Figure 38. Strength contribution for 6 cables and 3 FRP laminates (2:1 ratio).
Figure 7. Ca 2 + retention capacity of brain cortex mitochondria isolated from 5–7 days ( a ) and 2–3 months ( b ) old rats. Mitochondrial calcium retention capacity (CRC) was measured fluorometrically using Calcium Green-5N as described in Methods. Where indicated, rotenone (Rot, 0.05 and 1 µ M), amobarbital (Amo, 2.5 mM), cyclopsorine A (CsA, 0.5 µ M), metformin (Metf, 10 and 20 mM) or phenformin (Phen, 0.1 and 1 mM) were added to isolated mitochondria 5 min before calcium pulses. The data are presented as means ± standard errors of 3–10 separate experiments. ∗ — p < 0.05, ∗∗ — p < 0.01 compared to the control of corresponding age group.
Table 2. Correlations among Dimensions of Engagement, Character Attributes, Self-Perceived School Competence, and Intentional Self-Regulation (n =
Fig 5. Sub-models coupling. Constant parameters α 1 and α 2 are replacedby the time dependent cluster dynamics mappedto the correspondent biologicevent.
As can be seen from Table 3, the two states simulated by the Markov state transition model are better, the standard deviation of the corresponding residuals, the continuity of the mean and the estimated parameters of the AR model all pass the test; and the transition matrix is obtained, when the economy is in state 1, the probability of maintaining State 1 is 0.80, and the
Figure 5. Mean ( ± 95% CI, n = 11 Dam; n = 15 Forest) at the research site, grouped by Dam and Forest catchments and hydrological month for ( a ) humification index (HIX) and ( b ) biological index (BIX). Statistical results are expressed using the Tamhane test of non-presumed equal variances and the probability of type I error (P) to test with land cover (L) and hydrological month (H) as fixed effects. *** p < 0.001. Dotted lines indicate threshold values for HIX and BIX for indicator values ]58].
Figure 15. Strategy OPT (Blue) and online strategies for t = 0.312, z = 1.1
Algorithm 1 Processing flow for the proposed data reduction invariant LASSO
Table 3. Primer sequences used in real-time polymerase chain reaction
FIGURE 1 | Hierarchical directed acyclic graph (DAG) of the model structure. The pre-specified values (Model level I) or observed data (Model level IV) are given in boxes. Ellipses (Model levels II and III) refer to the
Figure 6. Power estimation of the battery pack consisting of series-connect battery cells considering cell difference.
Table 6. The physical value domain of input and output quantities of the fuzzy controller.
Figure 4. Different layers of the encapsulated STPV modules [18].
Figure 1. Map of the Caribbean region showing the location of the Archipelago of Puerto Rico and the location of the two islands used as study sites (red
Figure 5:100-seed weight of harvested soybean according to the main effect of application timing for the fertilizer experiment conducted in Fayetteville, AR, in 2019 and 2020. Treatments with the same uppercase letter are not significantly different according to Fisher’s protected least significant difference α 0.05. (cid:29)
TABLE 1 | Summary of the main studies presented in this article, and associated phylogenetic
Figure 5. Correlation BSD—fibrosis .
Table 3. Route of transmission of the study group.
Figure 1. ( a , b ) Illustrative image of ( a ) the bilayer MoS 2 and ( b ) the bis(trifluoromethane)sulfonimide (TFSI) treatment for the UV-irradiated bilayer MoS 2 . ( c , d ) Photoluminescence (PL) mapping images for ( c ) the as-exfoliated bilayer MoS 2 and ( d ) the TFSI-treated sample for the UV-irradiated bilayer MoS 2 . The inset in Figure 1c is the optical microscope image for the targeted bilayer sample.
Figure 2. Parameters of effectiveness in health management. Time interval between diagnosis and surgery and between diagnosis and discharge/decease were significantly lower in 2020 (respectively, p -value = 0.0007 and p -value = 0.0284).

# Task to carry out
Among the lines above, find the one with "Algorithm 1 Processing" and the one with "Table 3. Route". Quote both and everything between them, exactly.

# Solved exercise
Algorithm 1 Processing flow for the proposed data reduction invariant LASSO
Table 3. Primer sequences used in real-time polymerase chain reaction
FIGURE 1 | Hierarchical directed acyclic graph (DAG) of the model structure. The pre-specified values (Model level I) or observed data (Model level IV) are given in boxes. Ellipses (Model levels II and III) refer to the
Figure 6. Power estimation of the battery pack consisting of series-connect battery cells considering cell difference.
Table 6. The physical value domain of input and output quantities of the fuzzy controller.
Figure 4. Different layers of the encapsulated STPV modules [18].
Figure 1. Map of the Caribbean region showing the location of the Archipelago of Puerto Rico and the location of the two islands used as study sites (red
Figure 5:100-seed weight of harvested soybean according to the main effect of application timing for the fertilizer experiment conducted in Fayetteville, AR, in 2019 and 2020. Treatments with the same uppercase letter are not significantly different according to Fisher’s protected least significant difference α 0.05. (cid:29)
TABLE 1 | Summary of the main studies presented in this article, and associated phylogenetic
Figure 5. Correlation BSD—fibrosis .
Table 3. Route of transmission of the study group.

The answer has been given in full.